For food, I had the following:
Breakfast: Two eggs sunny-side up and a good-sized slice of ham. This is the same ham I had yesterday that Sherry bought at Whole Foods. It’s really good! Also, coffee.
Lunch: Garden salad with oil and vinegar dressing and a 6 oz Filet Mignon and a baked sweet potato with butter at Saltgrass Steakhouse. My friend Steve and I have steak together on Fridays, and I’m fortunate to be able to eat “Normally” while on my Whole30 by eating steak for lunch. It was yummy, as always.
Dinner: For dinner, we went to some friends’ for dinner, as we alternate between hosting every week.

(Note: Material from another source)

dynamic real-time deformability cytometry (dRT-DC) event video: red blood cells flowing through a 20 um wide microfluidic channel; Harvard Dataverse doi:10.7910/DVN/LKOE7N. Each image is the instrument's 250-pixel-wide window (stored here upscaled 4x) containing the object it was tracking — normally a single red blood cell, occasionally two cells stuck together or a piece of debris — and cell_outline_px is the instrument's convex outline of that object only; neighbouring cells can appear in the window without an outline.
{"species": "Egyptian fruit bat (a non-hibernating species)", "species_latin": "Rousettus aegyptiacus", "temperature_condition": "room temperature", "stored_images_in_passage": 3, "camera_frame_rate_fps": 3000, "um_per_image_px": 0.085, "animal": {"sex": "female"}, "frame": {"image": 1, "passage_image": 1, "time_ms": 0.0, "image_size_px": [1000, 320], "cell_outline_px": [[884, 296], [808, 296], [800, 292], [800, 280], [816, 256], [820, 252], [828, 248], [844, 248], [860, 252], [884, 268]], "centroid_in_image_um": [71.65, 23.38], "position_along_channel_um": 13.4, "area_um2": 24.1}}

This week was their turn to host, so I didn’t know what to expect for dinner before I got there, but they were aware that both Sherry and I are on a Whole30, and as they are Paleo and have both done Whole30 in the past, they said they’d be able to make a compliant meal for us. The good news was that the meal was perfectly Whole30: sous vide pork with asparagus. It was delicious, and perfectly cooked. Our hosts made a baked pear for a dessert, and we ate it. Normally on a Whole30, you don’t eat dessert, but when you’re at a friend’s home and they make you food, you eat it, especially if they went out of the way to make it Whole30 compliant.
The weekend was pretty good, although Saturday was weird with food.

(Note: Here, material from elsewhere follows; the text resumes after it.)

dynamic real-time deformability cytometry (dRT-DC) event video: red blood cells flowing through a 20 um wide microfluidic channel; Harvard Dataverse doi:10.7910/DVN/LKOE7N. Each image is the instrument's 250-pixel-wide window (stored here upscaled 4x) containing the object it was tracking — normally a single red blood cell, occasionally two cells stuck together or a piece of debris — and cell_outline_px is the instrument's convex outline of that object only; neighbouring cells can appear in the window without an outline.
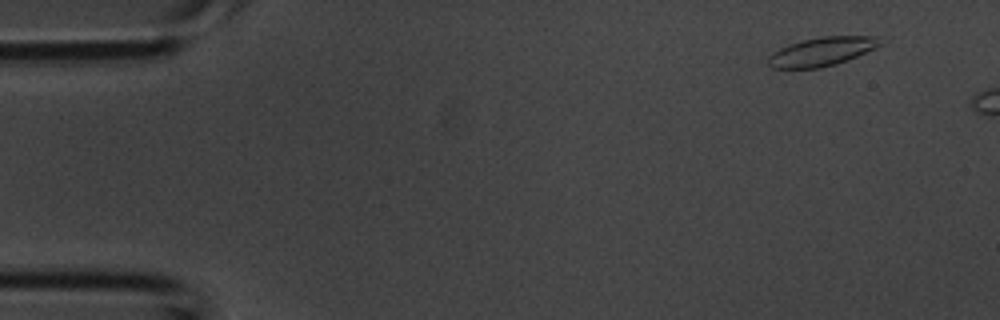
{"species": "common noctule bat (a hibernating species)", "species_latin": "Nyctalus noctula", "temperature_condition": "room temperature", "stored_images_in_passage": 2, "camera_frame_rate_fps": 3000, "um_per_image_px": 0.085, "animal": {"sex": "male", "body_mass_g": 20.1, "forearm_length_mm": 53.5}, "frame": {"image": 1, "passage_image": 1, "time_ms": 0.0, "image_size_px": [1000, 320], "cell_outline_px": [[884, 44], [848, 60], [836, 64], [820, 68], [772, 68], [768, 64], [768, 56], [772, 52], [788, 44], [820, 36], [880, 36]], "centroid_in_image_um": [69.88, 4.37], "position_along_channel_um": 15.1, "area_um2": 18.9}}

Saturday Breakfast: I woke up late. Very late. So I ate a lunch we had saved from the week, and ate the beef and pork rolled with mustard and pickle spear that Sherry made served with mashed cauliflower. I snacked on some cashews for the afternoon to get back onto a normal eating schedule.

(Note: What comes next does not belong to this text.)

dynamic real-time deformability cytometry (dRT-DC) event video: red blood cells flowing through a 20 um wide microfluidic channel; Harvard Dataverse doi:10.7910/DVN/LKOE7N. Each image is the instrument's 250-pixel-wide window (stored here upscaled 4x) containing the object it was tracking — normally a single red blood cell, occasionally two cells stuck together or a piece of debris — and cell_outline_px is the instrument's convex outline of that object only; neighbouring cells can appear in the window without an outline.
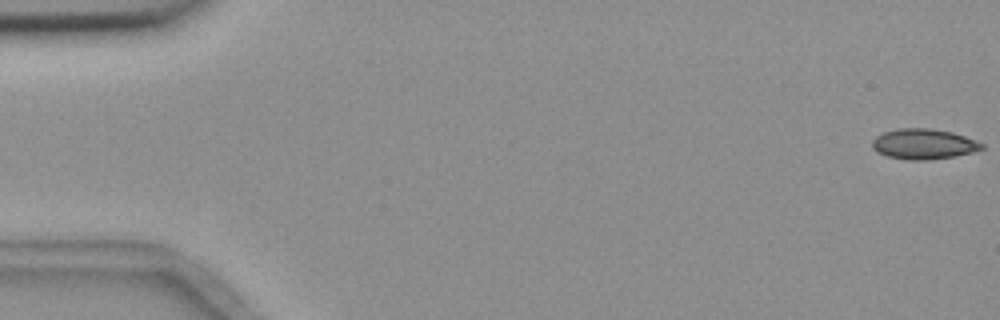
{"species": "common noctule bat (a hibernating species)", "species_latin": "Nyctalus noctula", "temperature_condition": "room temperature", "stored_images_in_passage": 7, "camera_frame_rate_fps": 3000, "um_per_image_px": 0.085, "animal": {"sex": "female", "body_mass_g": 18.4}, "frame": {"image": 1, "passage_image": 1, "time_ms": 0.0, "image_size_px": [1000, 320], "cell_outline_px": [[984, 148], [972, 152], [956, 156], [928, 160], [908, 160], [888, 156], [876, 152], [872, 148], [872, 140], [876, 136], [884, 132], [900, 128], [932, 128], [952, 132], [976, 140], [984, 144]], "centroid_in_image_um": [78.51, 12.24], "position_along_channel_um": 6.5, "area_um2": 19.48}}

Dinner: We ate a green salad with oil and vinegar and grilled red snapper with broccoli and sweet potato. It was a delicious end to the day.
Sunday saw us getting back to a more normal eating schedule.
Sunday Breakfast: Two eggs sunny-side up and ham slices. Again, no fruit on purpose.
Lunch: Chili. Sherry was doing the meal prep for the week, and she made her Whole30 Chili which I love. It was a treat to have some of this just as it came off the stove.
Dinner: Sous-vide steak with mashed cauliflower. I put the steak into vacuum-sealed bags with kosher salt and ground pepper and let it sit in the refrigerator for a few hours before Sherry put it into the sous-vide. After it was done there, I grilled it for about 2 minutes on each side to give it grill marks. It turned out to be tender and perfectly cooked medium-rare.
This week, there will be lots of great foods for lunch as Sherry went out of her way to make some of my favorites. I’ll be blogging them throughout the week. As for how I feel, my legs were very sore from the run on Thursday, so I didn’t run on Friday through Sunday. I may get to it Monday depending on how I feel. I was dealing with a bit of a cold and if I’m still feeling its effect, I may put off my run to Tuesday.